One union speaks for all 10,949 bus drivers, janitors, cooks and other support staff behind the scenes of America’s fifth-largest school district. But the union — one of the largest in Nevada —may be speaking out of turn.
Even though the Education Support Employees Association has long negotiated the contract determining support staff’s working conditions, it appears the majority of them no longer stand behind the union.
State law requires unions that represent government workers to have more than 50 percent of a group as members to have the right to bargain on their behalf. But membership in the support staff union teeters at 49 percent of district workers, according to the district’s report of membership dues deducted in September from 5,401 worker paychecks.
Nevertheless, Clark County School District officials say they won’t challenge the status of the support staff union but will continue to negotiate with it to set workers’ salaries and benefits.
“Our focus is on improving student achievement, not internal union politics. We would prefer to not get involved in a matter between employees and their association,” reads a district statement from spokeswoman Melinda Malone to the Review-Journal.
School Board President Carolyn Edwards said she would trust Superintendent Pat Skorkowsky to look into the union’s status. Edwards, subject of a state investigation focused on her actions in promoting last year’s push for a property tax increase to fund school improvements, reiterated that the district won’t “get involved in union politics.”
However, state law gives employers the power to seek relief from bargaining with a union that doesn’t represent a majority of employees, said Teri Williams, spokeswoman for the Nevada Department of Business and Industry.
“I’d think they (Clark County School District) would have a vested interest in making certain they’re talking to representation that their employees want,” Williams said this month.
The Education Support Employees Association’s 49 percent representation rate is based on the number of workers who have union dues deducted from their paychecks. That figure is not definitive; it doesn’t account for workers who pay their dues another way. But it’s the only indicator available, since unions aren’t required to release membership numbers. Calls to support staff union President John Carr last week were not returned.

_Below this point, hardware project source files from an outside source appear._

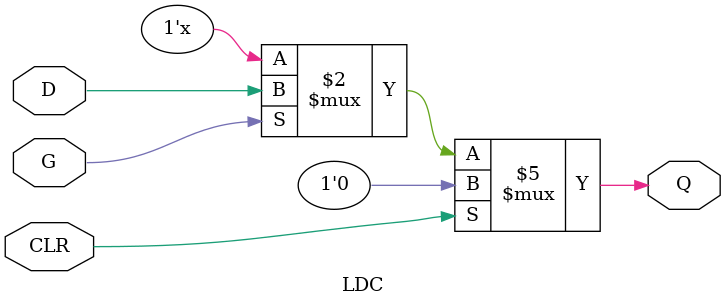
<source format=v>

/*

FUNCTION    : D-LATCH with async clear

*/

`celldefine
`timescale  100 ps / 10 ps

module LDC (Q, CLR, D, G);

    parameter INIT = 1'b0;

    output Q;
    reg    Q;

    input  CLR, D, G;

    always @( CLR or D or G)
        if (CLR)
        Q <= 0;
        else if (G)
        Q <= D;

endmodule

</source>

Full-time support staff workers pay $20.50 in biweekly dues to the Education Support Employees Association.
Another union is also losing membership, although it still is above the majority required by law. The Clark County Education Association, representing 17,908 teachers, has a membership of 59 percent of teachers and has been losing support for years, according to district-reported dues deductions.
The teachers union’s membership is down by 469 teachers from last school year, even though the district added about 1,000 new teachers. The teachers union received a $300,000 grant earlier this year from its parent organization, the National Education Association, to fund “organizing efforts,” according to the union’s executive board meeting minutes in February.
For the past two school years, conservative think tank Nevada Policy Research Institute has run a campaign emailing district teachers about their ability to drop union membership during a small two-week window in July.
Together, district support staff and teachers make up the vast majority of workers for what is the largest employer in the state.
The latest membership numbers bode ill for the unions, said Victor Joecks, the think tank’s spokesman, who said, “Members are dropping like flies. The numbers speak for themselves.”
Other district employee unions are flourishing however, with both police and administrator unions enrolling about 98 percent of eligible workers and staff.
Support staff union officials are now negotiating health coverage with district officials, who don’t plan to act on the union’s potential membership shortfall.
While that decision is ethically questionable, it serves a political purpose, said Martin Dean Dupalo, president of the nonprofit Nevada Center for Public Ethics. The union you know is better than the union you don’t, he said.
“Right now we’re in a gray area, ethically,” he said, emphasizing that the support staff union’s membership is floating at the legal minimum.
But if membership were to fall significantly below 50 percent, the district should not ignore it, Dupalo said.
“At that point, what are you doing negotiating with them?”
Even if School District officials do nothing, competing unions can challenge the Education Support Employees Association for not having majority membership, according to state law.
Like the district, a competing union would have to petition Nevada’s Local Government Employee-Management Relations Board to hold a hearing on the support staff union’s membership. But since negotiations between the district and the support staff union have already commenced for this year’s contract, a petition must wait for a one-month window that opens 242 days before the contract’s expiration, according to state law. That window is the month of November.
Teamsters Local 14 has been trying to take over district support staff representation for years. It won a majority of votes in a 2006 election asking workers to pick between the two unions. But the Nevada Supreme Court ruled that the union must obtain an absolute majority. That means more than 50 percent of all 10,949 support staff must vote for the union, not just a majority of those who voted on the issue.
That kind of a voter turnout is nearly impossible to obtain, Teamsters Local 14 President Al Ghilarducci has said.
An alternative would be challenging ESEA’s membership numbers. But that would only remove the Education Support Employees Association as the representing union, not put the Teamsters in place. A replacement union would need to have majority membership.
Without that, the district’s 10,949 bus drivers, janitors, cooks and other support staff would be left to the conditions of employment set solely by the district, Williams said.